Réalisateur et militant

Les secousses de mai 68 poussent le réalisateur à s’éloigner de l’industrie du cinéma pendant un temps. Après avoir appelé à l’annulation du festival de Cannes la même année, Godard  tourne quelques films politiques avec Jean-Pierre Gorin, jeune journaliste du Monde qui l’a introduit dans des cercles maoïstes. Leur tentative de cinéma révolutionnaire, sous le pseudonyme collectif “Groupe Dizga Vertov”, échoue. Le public le répudie, sa femme Anne Wiazemsky le quitte et même la télévision rechigne à diffuser ses films. Après dix années tumultueuses, le réalisateur revient enfin au grand écran en 1980 avec Sauve qui peut (la vie). Godard a mis de l’eau dans son vin. Le militant se fait discret, mais son esprit disruptif transparaît. « Travailler avec Godard, c'est être dirigé par un très grand chef d'orchestre, mais il faut être bon musicien, parce qu'il oublie de vous donner la partition », résume Jacques Dutronc, son acteur principal.
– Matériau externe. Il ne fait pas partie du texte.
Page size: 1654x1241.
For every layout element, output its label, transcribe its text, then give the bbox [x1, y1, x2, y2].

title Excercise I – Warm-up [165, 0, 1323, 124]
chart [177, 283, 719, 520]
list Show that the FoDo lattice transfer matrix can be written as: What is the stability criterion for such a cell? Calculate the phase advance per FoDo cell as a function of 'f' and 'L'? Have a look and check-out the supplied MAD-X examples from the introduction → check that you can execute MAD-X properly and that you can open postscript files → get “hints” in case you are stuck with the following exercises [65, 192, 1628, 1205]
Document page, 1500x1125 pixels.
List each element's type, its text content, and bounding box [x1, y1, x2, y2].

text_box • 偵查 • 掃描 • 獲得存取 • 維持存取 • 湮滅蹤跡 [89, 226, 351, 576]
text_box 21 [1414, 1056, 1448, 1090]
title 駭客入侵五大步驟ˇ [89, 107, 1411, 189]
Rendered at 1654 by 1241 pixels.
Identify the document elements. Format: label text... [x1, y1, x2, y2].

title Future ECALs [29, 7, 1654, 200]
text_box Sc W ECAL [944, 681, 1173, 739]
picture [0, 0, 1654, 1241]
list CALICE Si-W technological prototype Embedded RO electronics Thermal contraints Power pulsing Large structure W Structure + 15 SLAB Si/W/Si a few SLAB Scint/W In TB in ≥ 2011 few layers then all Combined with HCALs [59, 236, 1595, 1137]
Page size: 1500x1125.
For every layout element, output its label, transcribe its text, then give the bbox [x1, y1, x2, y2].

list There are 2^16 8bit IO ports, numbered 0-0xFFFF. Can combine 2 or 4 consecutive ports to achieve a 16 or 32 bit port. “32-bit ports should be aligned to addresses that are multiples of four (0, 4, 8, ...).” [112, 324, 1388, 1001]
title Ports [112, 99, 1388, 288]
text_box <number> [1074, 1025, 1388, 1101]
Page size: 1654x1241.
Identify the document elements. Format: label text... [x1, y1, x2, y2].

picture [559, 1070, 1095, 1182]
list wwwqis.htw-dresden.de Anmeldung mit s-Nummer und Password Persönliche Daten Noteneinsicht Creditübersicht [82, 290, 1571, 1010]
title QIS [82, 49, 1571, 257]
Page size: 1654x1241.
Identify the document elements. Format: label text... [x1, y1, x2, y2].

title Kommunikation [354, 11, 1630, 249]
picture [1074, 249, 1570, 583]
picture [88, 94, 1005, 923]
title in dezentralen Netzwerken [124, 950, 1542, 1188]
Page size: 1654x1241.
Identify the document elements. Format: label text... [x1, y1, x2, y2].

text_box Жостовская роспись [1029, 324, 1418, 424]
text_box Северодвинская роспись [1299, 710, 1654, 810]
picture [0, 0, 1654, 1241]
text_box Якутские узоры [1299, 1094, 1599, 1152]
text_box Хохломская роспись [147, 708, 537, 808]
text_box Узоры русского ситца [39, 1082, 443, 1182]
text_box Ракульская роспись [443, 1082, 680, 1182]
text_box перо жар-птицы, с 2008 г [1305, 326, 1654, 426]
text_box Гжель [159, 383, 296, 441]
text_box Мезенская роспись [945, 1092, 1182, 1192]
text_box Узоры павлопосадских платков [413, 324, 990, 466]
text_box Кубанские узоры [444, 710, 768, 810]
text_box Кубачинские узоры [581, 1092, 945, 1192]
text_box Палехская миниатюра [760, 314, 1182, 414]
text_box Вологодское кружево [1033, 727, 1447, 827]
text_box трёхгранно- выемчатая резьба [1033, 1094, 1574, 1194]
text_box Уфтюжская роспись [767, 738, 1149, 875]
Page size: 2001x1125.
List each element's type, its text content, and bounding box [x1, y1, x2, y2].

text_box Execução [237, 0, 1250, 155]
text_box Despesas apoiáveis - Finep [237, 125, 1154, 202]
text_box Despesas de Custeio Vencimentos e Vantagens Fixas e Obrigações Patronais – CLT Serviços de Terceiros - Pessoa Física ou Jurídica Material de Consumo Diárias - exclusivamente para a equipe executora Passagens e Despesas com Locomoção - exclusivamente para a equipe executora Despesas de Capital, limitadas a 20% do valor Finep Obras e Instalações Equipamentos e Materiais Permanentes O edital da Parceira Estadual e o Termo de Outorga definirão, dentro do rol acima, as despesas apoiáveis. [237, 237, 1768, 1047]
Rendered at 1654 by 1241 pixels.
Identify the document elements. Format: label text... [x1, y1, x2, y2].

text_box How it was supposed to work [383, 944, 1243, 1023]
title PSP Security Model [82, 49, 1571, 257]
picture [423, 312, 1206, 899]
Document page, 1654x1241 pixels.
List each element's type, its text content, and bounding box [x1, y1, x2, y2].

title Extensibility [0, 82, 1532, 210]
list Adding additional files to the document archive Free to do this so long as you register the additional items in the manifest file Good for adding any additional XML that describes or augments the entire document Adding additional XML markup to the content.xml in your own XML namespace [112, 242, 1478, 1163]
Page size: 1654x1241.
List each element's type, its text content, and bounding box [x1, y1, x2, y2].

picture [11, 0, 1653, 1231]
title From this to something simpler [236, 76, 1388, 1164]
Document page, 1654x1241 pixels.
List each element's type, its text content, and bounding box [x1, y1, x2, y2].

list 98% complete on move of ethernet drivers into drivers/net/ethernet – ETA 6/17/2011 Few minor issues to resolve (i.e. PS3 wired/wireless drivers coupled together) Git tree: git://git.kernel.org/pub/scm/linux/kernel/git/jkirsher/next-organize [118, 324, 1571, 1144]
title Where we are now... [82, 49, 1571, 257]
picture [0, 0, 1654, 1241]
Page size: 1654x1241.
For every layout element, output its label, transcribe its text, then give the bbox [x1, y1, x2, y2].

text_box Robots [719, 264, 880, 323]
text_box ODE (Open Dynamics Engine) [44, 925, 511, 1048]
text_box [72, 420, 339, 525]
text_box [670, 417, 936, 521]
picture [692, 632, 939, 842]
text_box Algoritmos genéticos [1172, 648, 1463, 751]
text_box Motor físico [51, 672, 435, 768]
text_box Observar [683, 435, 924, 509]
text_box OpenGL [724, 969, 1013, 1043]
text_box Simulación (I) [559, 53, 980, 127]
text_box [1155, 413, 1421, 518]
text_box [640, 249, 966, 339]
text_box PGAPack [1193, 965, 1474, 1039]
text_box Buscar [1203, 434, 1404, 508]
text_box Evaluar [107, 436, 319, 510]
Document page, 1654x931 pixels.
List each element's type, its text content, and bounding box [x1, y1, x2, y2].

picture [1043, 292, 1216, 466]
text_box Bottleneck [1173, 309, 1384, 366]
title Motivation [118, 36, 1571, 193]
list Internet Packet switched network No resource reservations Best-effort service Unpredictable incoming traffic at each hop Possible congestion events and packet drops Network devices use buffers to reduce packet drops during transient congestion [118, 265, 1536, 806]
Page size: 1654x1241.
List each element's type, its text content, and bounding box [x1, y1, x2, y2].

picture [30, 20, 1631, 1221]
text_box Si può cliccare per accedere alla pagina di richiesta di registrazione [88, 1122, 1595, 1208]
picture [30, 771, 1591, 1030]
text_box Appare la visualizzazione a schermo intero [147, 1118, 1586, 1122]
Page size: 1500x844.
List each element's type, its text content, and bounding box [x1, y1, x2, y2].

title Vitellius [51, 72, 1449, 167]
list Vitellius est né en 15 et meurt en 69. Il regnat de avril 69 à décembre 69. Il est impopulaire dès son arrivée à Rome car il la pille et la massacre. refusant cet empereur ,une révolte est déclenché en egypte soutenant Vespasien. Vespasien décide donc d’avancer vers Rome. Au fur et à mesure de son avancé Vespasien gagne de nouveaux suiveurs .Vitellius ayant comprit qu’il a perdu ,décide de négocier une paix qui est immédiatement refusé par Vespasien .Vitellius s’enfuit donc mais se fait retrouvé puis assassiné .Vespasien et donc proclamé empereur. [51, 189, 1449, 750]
« Devenir immortel…et ensuite mourir »

S’il a souvent été détesté pour son originalité et son hostilité aux académismes, Jean-Luc Godard a toutefois réussi à faire l’unanimité à plusieurs occasions : Ours d’or et d’argent lors des festivals de Berlin, Lion d’or à la Mostra de Venise, César d’honneur. De multiples récompenses ont couronné le génie du plus radical des metteurs en scène de la Nouvelle Vague. En 2018, il a reçu une Palme d’or Spéciale pour l’ensemble de sa carrière et son film Le livre d’images. Jean-Luc Godard a brûlé les codes du cinéma. « Quelle est votre plus grande ambition dans la vie ? Devenir immortel…et ensuite mourir. » Jamais cette réplique de À bout de souffle n’aura trouvé meilleure incarnation.